Problem requirements: Reproduce every line of text in the material below verbatim, leaving out the pictures.

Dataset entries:
-- Opening Marker --
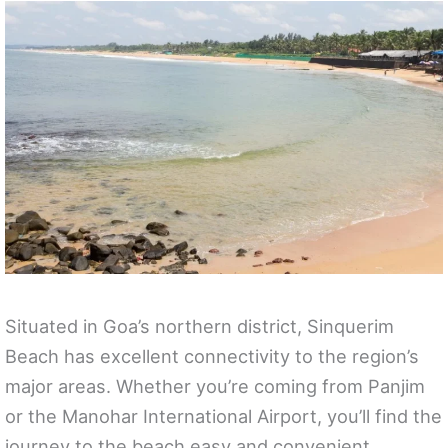
Situated in Goa’s northern district, Sinquerim
Beach has excellent connectivity to the region’s
major areas. Whether you’re coming from Panjim
or the Manohar International Airport, you’ll find the
journey to the beach easy and convenient.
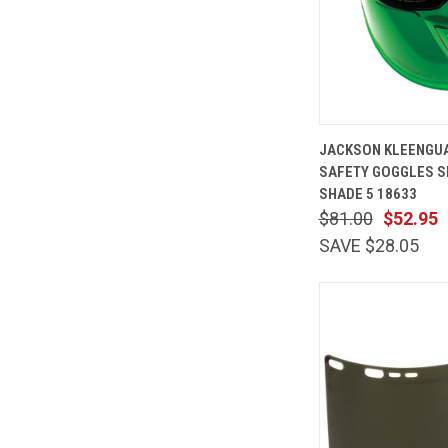
QUICK
JACKSON KLEENGUA
VIEW
SAFETY GOGGLES S
Compare
SHADE 5 18633
$81.00
$52.95
SAVE $28.05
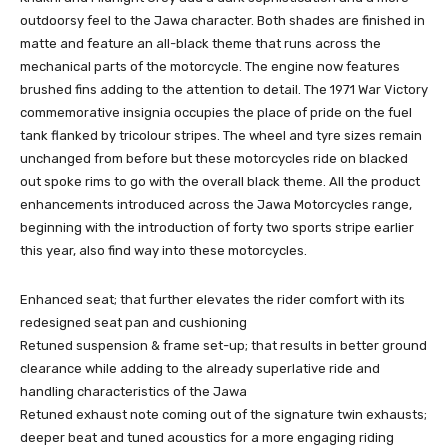
outdoorsy feel to the Jawa character. Both shades are finished in
matte and feature an all-black theme that runs across the
mechanical parts of the motorcycle. The engine now features
brushed fins adding to the attention to detail. The 1971 War Victory
commemorative insignia occupies the place of pride on the fuel
tank flanked by tricolour stripes. The wheel and tyre sizes remain
unchanged from before but these motorcycles ride on blacked
out spoke rims to go with the overall black theme. All the product
enhancements introduced across the Jawa Motorcycles range,
beginning with the introduction of forty two sports stripe earlier
this year, also find way into these motorcycles.
Enhanced seat; that further elevates the rider comfort with its
redesigned seat pan and cushioning
Retuned suspension & frame set-up; that results in better ground
clearance while adding to the already superlative ride and
handling characteristics of the Jawa
Retuned exhaust note coming out of the signature twin exhausts;
deeper beat and tuned acoustics for a more engaging riding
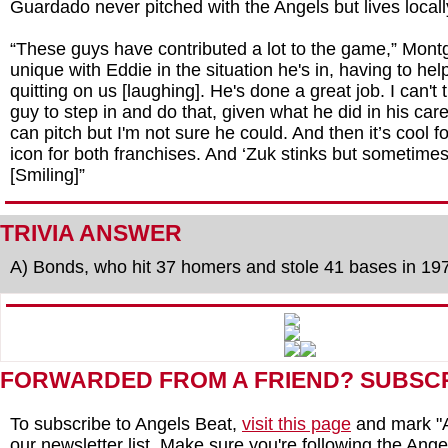
Guardado never pitched with the Angels but lives locall
“These guys have contributed a lot to the game,” Montg
unique with Eddie in the situation he's in, having to he
quitting on us [laughing]. He's done a great job. I can't t
guy to step in and do that, given what he did in his car
can pitch but I'm not sure he could. And then it’s cool fo
icon for both franchises. And ‘Zuk stinks but sometimes
[Smiling]”
TRIVIA ANSWER
A) Bonds, who hit 37 homers and stole 41 bases in 19
FORWARDED FROM A FRIEND? SUBSC
To subscribe to Angels Beat,
visit this page
and mark "A
our newsletter list. Make sure you're following the Angel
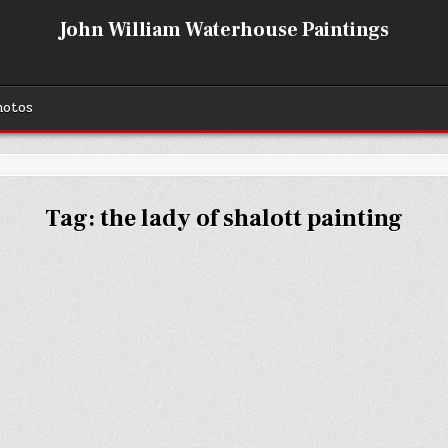
John William Waterhouse Paintings
hotos
Tag:
the lady of shalott painting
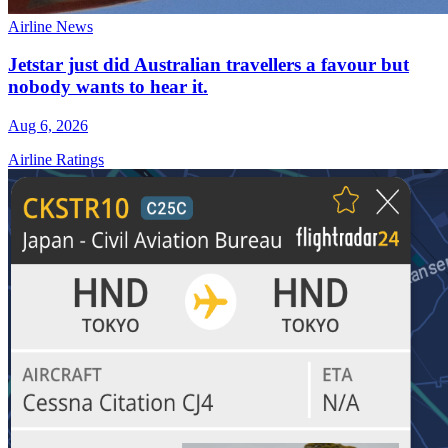
Airline News
Jetstar just did Australian travellers a favour but
nobody wants to hear it.
Aug 6, 2026
Airline Ratings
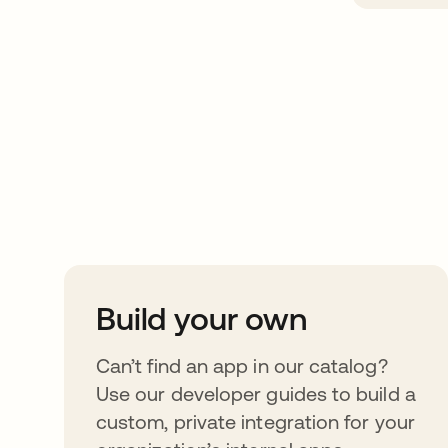
Take your integrat
further
Build your own
Can’t find an app in our catalog?
Use our developer guides to build a
custom, private integration for your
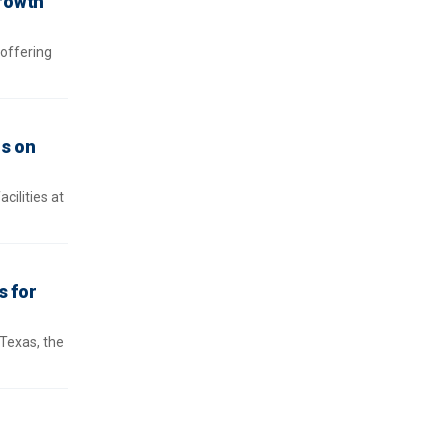
growth
 offering
is on
cilities at
s for
 Texas, the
-- Closing Marker --
Answer area:
Situated in Goa’s northern district, Sinquerim
Beach has excellent connectivity to the region’s
major areas. Whether you’re coming from Panjim
or the Manohar International Airport, you’ll find the
journey to the beach easy and convenient.
QUICK
JACKSON KLEENGUA
VIEW
SAFETY GOGGLES S
Compare
SHADE 5 18633
$81.00
$52.95
SAVE $28.05
outdoorsy feel to the Jawa character. Both shades are finished in
matte and feature an all-black theme that runs across the
mechanical parts of the motorcycle. The engine now features
brushed fins adding to the attention to detail. The 1971 War Victory
commemorative insignia occupies the place of pride on the fuel
tank flanked by tricolour stripes. The wheel and tyre sizes remain
unchanged from before but these motorcycles ride on blacked
out spoke rims to go with the overall black theme. All the product
enhancements introduced across the Jawa Motorcycles range,
beginning with the introduction of forty two sports stripe earlier
this year, also find way into these motorcycles.
Enhanced seat; that further elevates the rider comfort with its
redesigned seat pan and cushioning
Retuned suspension & frame set-up; that results in better ground
clearance while adding to the already superlative ride and
handling characteristics of the Jawa
Retuned exhaust note coming out of the signature twin exhausts;
deeper beat and tuned acoustics for a more engaging riding
Guardado never pitched with the Angels but lives locall
“These guys have contributed a lot to the game,” Montg
unique with Eddie in the situation he's in, having to he
quitting on us [laughing]. He's done a great job. I can't t
guy to step in and do that, given what he did in his car
can pitch but I'm not sure he could. And then it’s cool fo
icon for both franchises. And ‘Zuk stinks but sometimes
[Smiling]”
TRIVIA ANSWER
A) Bonds, who hit 37 homers and stole 41 bases in 19
FORWARDED FROM A FRIEND? SUBSC
To subscribe to Angels Beat,
visit this page
and mark "A
our newsletter list. Make sure you're following the Angel
John William Waterhouse Paintings
hotos
Tag:
the lady of shalott painting
Airline News
Jetstar just did Australian travellers a favour but
nobody wants to hear it.
Aug 6, 2026
Airline Ratings
Take your integrat
further
Build your own
Can’t find an app in our catalog?
Use our developer guides to build a
custom, private integration for your
growth
 offering
is on
cilities at
s for
 Texas, the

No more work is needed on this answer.